▶ Aufgabe A:
Sammle aus der Liste unten jede Zeile, in der die Zeichenfolge "these" vorkommt, und schreib sie unverändert ab. Groß- und Kleinschreibung zählt.

▶ Angezeigter Text:
========================================================================

3. Liegen somit die Voraussetzungen für den Anspruch aus § 717 Abs. 3 Satz 2 und 3 ZPO vor, bestimmt sich die Erstattungspflicht der Beklagten nach den Vorschriften über die Herausgabe einer ungerechtfertigten Bereicherung.
Die Beklagten dürfen die Beträge entgegen ihrer Auffassung nicht im Hinblick auf das Urteil des Landgerichts Stralsund behalten, weil die in ihm ausgesprochene Verurteilung keinen Rechtsgrund darstellt. Abgesehen davon, dass die Klägerin im Zusammenhang mit ihren Zahlungen klargemacht hat, dass sie auf das Urteil des Oberlandesgerichts und nicht auf dasjenige des Landgerichts zahlt, bliebe für die Anwendung des § 717 Abs. 3 ZPO praktisch kein Raum, wenn der Schuldner dieses Anspruchs sich erfolgreich darauf berufen könnte, dass es neben dem aufgehobenen Berufungsurteil noch das erstinstanzliche Urteil gebe. Wenn die Zahlung aufgrund des Berufungsurteils erfolgt ist, ist es dem Zahlungsempfänger verwehrt, sich gegenüber einem Anspruch aus § 717 Abs. 3 ZPO auf andere (Rechts-)Gründe zu berufen.
4. Die hilfsweise von den Beklagten geltend gemachte Aufrechnung mit ihrem Zahlungsanspruch aus dem landgerichtlichen Urteil ist unzulässig; auf die Frage, ob die Verhandlung gemäß § 148 ZPO bis zur rechtskräftigen Entscheidung des vor dem Oberlandesgericht Rostock noch anhängigen Rechtsstreits über die Forderung der Beklagten auszusetzen ist, kommt es nicht an.

========================================================================

▶ Daten zur Aufgabe:
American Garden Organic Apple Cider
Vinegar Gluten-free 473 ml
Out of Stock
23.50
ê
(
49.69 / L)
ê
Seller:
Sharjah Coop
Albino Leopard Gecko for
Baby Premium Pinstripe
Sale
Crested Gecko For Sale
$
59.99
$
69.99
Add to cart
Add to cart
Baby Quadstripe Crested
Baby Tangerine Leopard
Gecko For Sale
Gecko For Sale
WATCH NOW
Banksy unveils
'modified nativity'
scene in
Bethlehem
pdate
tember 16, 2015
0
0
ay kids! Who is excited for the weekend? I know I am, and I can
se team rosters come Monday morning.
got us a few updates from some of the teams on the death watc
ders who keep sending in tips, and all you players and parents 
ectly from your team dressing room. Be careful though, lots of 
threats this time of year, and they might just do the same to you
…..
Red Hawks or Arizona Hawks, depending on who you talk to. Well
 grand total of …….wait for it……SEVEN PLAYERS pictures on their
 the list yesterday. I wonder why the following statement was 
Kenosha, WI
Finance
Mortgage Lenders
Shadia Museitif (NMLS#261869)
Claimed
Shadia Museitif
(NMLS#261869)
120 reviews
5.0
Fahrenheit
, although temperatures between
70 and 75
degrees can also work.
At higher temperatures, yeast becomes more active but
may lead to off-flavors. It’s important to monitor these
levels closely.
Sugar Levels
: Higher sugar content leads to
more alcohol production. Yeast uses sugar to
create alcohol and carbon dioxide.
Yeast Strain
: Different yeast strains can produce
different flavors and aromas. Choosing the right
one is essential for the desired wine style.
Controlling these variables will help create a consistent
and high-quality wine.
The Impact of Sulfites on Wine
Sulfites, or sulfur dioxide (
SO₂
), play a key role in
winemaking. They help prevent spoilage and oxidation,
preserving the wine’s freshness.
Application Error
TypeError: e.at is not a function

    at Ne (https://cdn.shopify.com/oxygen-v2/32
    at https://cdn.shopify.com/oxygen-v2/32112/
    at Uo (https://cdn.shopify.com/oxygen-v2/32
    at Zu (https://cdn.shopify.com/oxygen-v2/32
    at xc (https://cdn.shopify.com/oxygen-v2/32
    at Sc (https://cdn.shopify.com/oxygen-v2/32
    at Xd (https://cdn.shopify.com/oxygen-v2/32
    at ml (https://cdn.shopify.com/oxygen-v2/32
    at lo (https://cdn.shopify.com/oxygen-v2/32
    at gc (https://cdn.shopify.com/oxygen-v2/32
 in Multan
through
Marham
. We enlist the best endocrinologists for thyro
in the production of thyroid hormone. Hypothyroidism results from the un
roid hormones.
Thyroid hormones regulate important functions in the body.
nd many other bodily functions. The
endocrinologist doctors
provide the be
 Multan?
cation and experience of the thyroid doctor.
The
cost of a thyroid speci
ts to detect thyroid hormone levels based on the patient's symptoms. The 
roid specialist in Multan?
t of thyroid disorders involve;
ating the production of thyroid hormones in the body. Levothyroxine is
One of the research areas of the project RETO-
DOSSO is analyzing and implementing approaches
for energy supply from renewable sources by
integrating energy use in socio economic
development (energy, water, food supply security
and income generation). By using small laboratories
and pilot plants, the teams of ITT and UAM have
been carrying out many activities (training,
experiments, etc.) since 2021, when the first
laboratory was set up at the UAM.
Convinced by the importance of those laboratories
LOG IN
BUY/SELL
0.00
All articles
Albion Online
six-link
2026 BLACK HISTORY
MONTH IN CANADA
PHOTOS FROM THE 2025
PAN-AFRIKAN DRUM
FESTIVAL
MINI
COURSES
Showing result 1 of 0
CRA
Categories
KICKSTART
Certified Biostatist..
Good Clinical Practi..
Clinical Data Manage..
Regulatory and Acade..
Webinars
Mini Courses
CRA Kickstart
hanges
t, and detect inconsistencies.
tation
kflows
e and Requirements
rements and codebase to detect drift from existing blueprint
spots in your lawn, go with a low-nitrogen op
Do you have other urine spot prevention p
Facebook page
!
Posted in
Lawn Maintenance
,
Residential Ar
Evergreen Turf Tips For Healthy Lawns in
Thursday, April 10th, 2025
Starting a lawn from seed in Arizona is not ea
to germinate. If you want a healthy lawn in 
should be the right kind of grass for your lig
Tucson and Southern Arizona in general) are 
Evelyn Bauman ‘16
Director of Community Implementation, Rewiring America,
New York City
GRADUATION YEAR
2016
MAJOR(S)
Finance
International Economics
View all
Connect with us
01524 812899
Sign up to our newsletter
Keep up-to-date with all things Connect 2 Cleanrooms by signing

========================================================================

▶ Aufgabe B:
Zitiere aus dem angezeigten Text oben Wort für Wort die Stelle, die mit "Die Beklagten dürfen" anfängt und mit "(Rechts-)Gründe zu berufen." aufhört.

▶ Antwort A:
may lead to off-flavors. It’s important to monitor these
Controlling these variables will help create a consistent

▶ Antwort B:
Die Beklagten dürfen die Beträge entgegen ihrer Auffassung nicht im Hinblick auf das Urteil des Landgerichts Stralsund behalten, weil die in ihm ausgesprochene Verurteilung keinen Rechtsgrund darstellt. Abgesehen davon, dass die Klägerin im Zusammenhang mit ihren Zahlungen klargemacht hat, dass sie auf das Urteil des Oberlandesgerichts und nicht auf dasjenige des Landgerichts zahlt, bliebe für die Anwendung des § 717 Abs. 3 ZPO praktisch kein Raum, wenn der Schuldner dieses Anspruchs sich erfolgreich darauf berufen könnte, dass es neben dem aufgehobenen Berufungsurteil noch das erstinstanzliche Urteil gebe. Wenn die Zahlung aufgrund des Berufungsurteils erfolgt ist, ist es dem Zahlungsempfänger verwehrt, sich gegenüber einem Anspruch aus § 717 Abs. 3 ZPO auf andere (Rechts-)Gründe zu berufen.